School Notes: School of Music
March/April 2015

José García-Léon | http://music.yale.edu

Yo-Yo Ma receives Sanford Medal

Internationally acclaimed cellist Yo-Yo Ma visited Yale on January 13 to perform a benefit concert in Woolsey Hall. Ma performed a suite for solo cello by J. S. Bach and paired up with Yale assistant professor Ole Akahoshi ’95CertPF in a duet by Jean-Baptiste Barrière. The event culminated in Haydn’s Cello Concerto in C major with Ma as soloist and Yale professor Aldo Parisot ’48Mus conducting members of the Yale Philharmonia. Yo-Yo Ma also interviewed Aldo Parisot onstage, a conversation between two masters of the cello who enjoy a longstanding warm friendship. Dean Robert Blocker awarded Ma the Sanford Medal, the School of Music’s highest honor. In 1987, Yale University awarded Yo-Yo Ma an honorary doctor of music degree.

In memoriam: Frank, Rephann

The School of Music is saddened by the losses of Claude Frank and Richard Rephann. Pianist Claude Frank died December 27 at the age of 89. He was on the Yale School of Music faculty from 1973 to 2006 and was named professor emeritus in 2007. He was also a longtime faculty member of the Yale Summer School of Music/ Norfolk Chamber Music Festival. Claude Frank may be best remembered for his recording of the complete Beethoven sonatas, which was named one of the year’s ten best by Time magazine and recommended above other renditions by High Fidelity and Stereo Review. In his distinguished concert career, he appeared with the world’s foremost orchestras and at major festivals, and collaborated with countless chamber ensembles. Claude Frank is remembered for his warmth, wit, and generosity as well as for the beauty of his playing.

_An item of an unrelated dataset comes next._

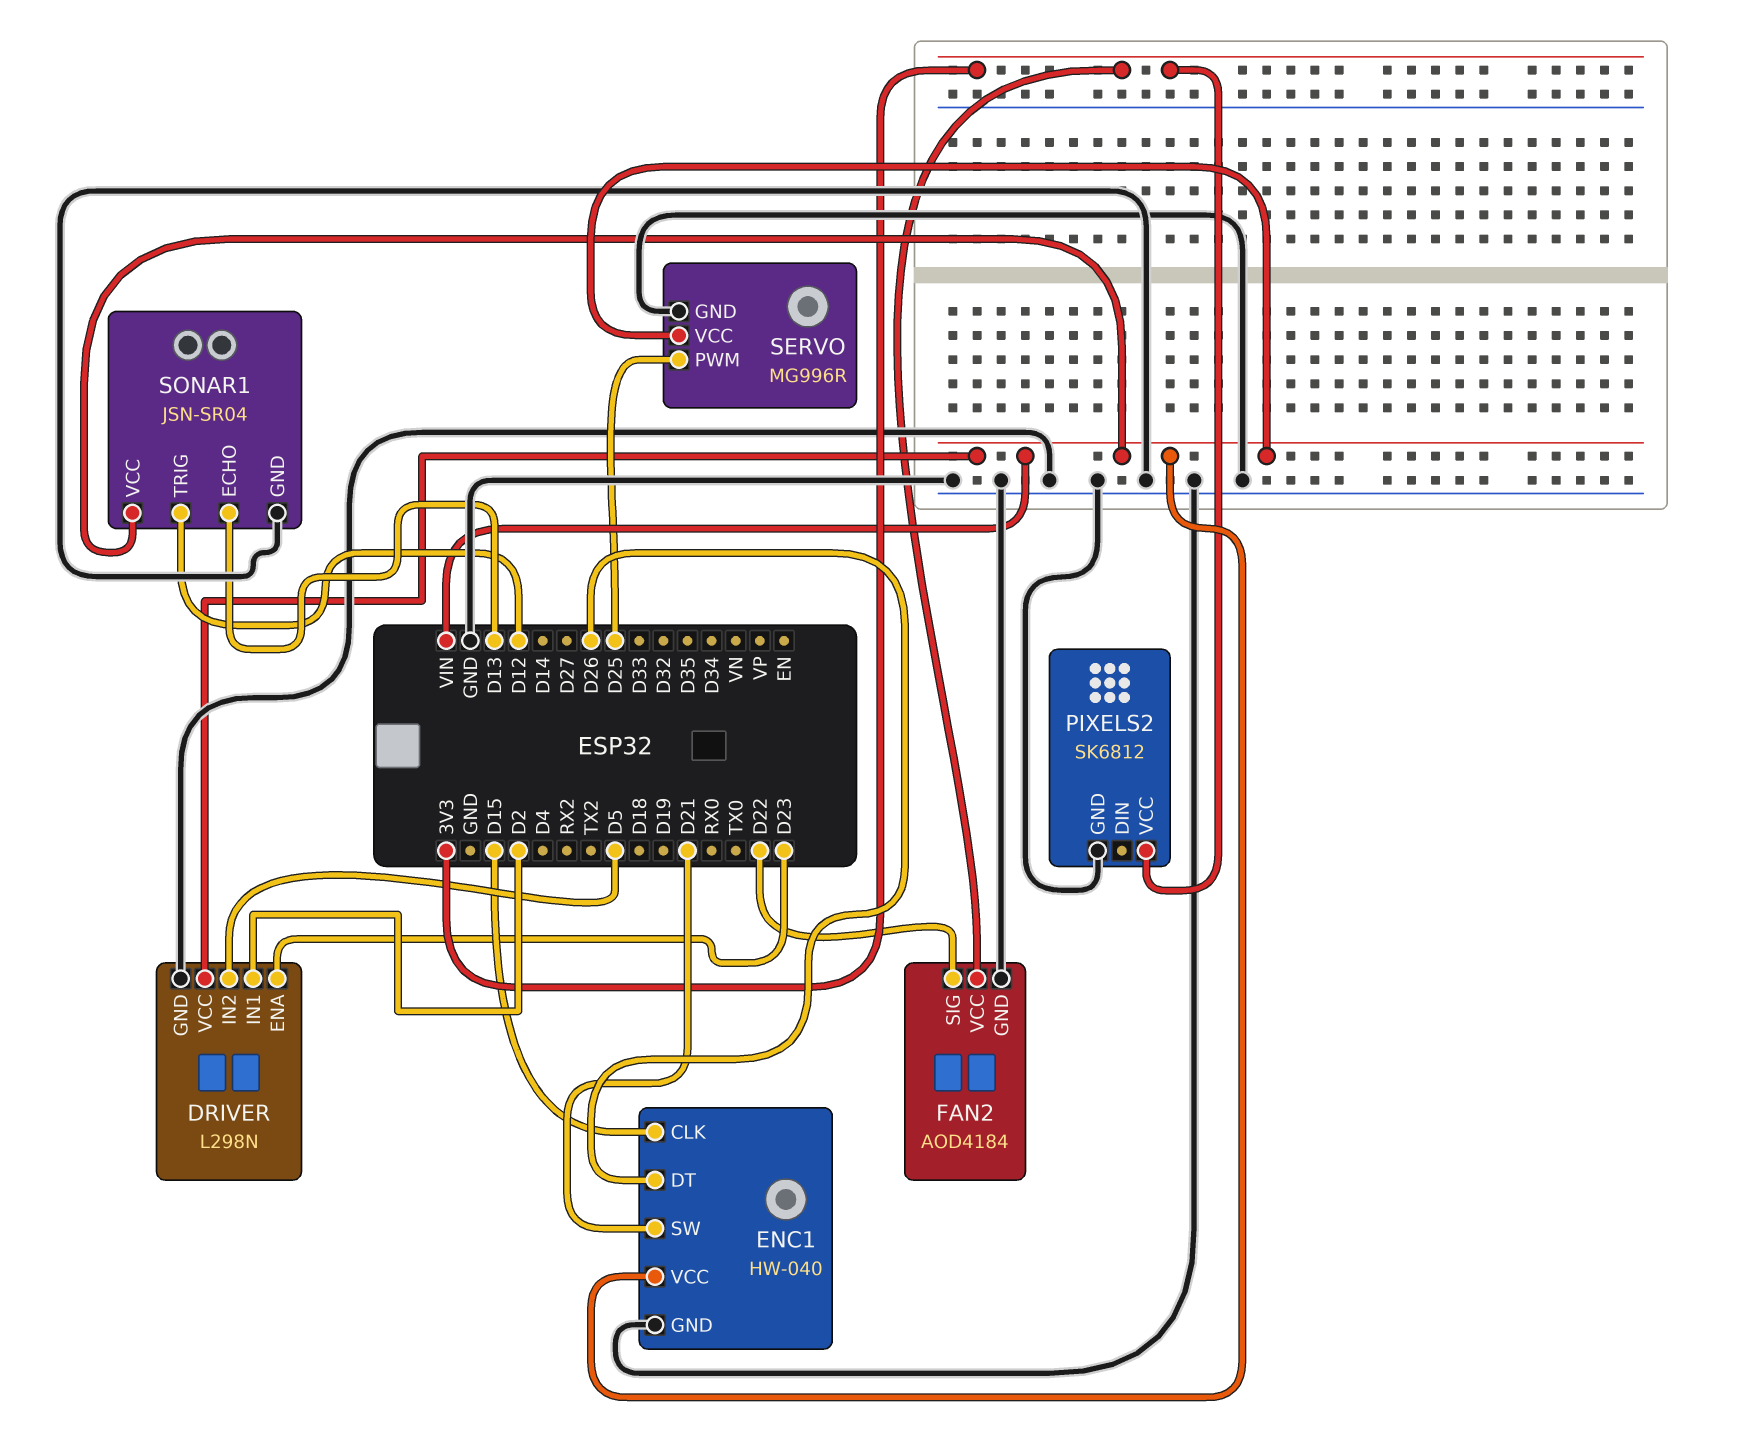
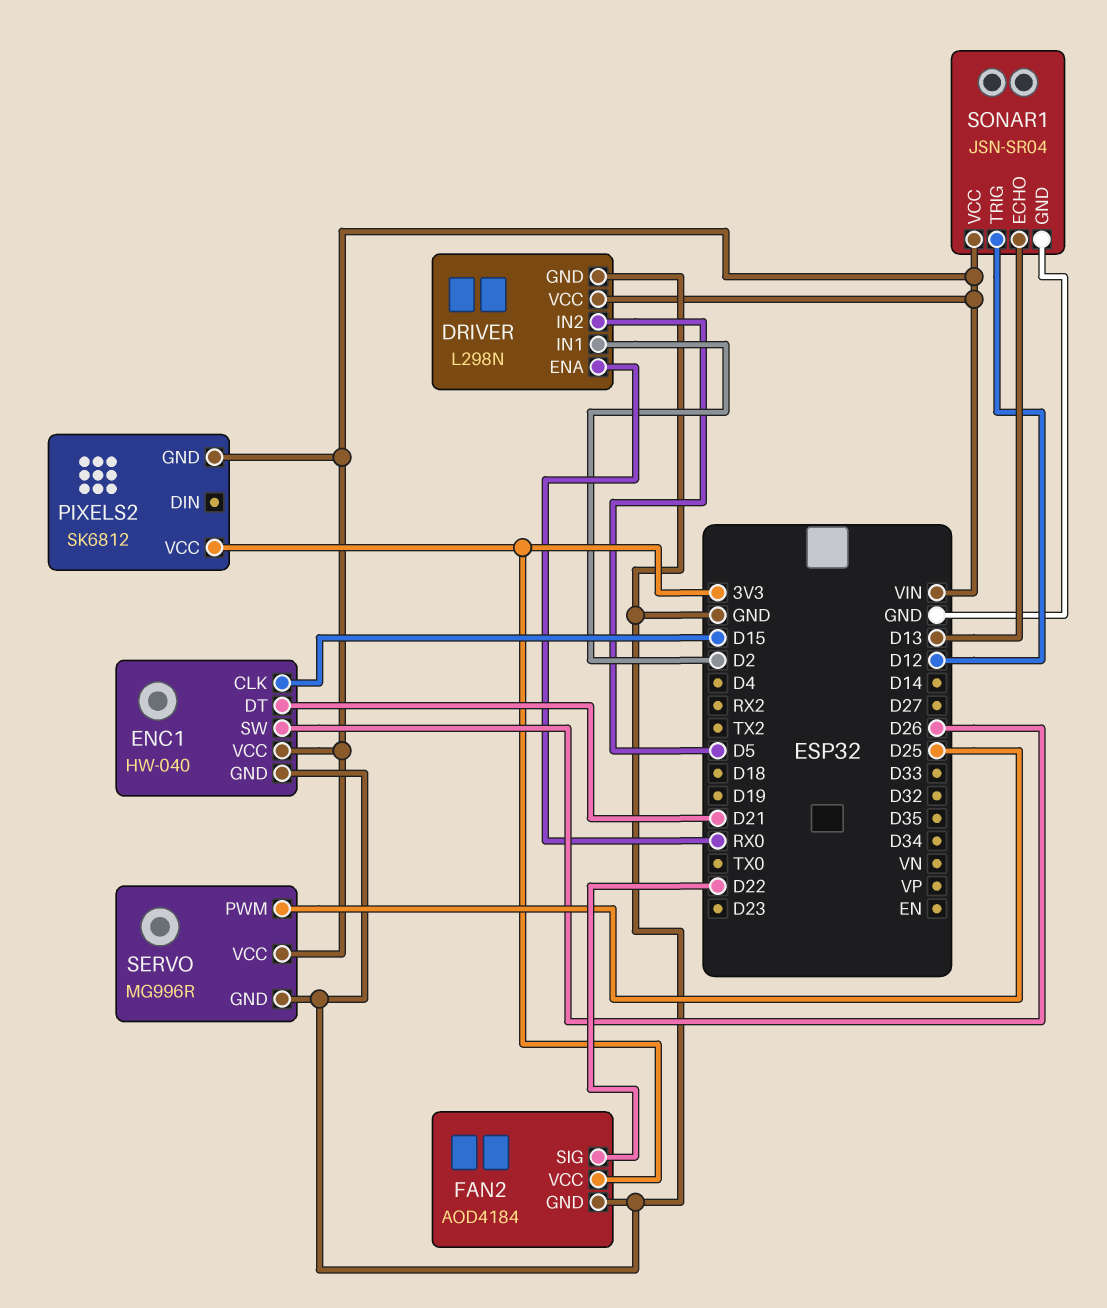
DRIVER pin ENA: D23 -> RX0
ENC1 pin DT: D26 -> D21
ENC1 pin SW: D21 -> D26
PIXELS2 pin GND: GND -> VIN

Richard Rephann ’64MusM, harpsichordist and director emeritus of the Yale Collection of Musical Instruments, died on December 29 at the age of 82. After receiving his master’s degree as a student of Ralph Kirkpatrick, he joined the School of Music faculty as harpsichord instructor and assistant curator of the Collection of Musical Instruments. In 1968, he became director of the collection, a post he held for 37 years, while serving as an adjunct professor. Under his leadership, the collection tripled in size, and its home at 15 Hillhouse Avenue was transformed into a facility for conserving, studying, and exhibiting the rich holdings. In 1967, Rephann initiated the collection’s annual series of concerts, which is still active today. He received the Morris Steinert Award, the museum’s highest honor, in 2006.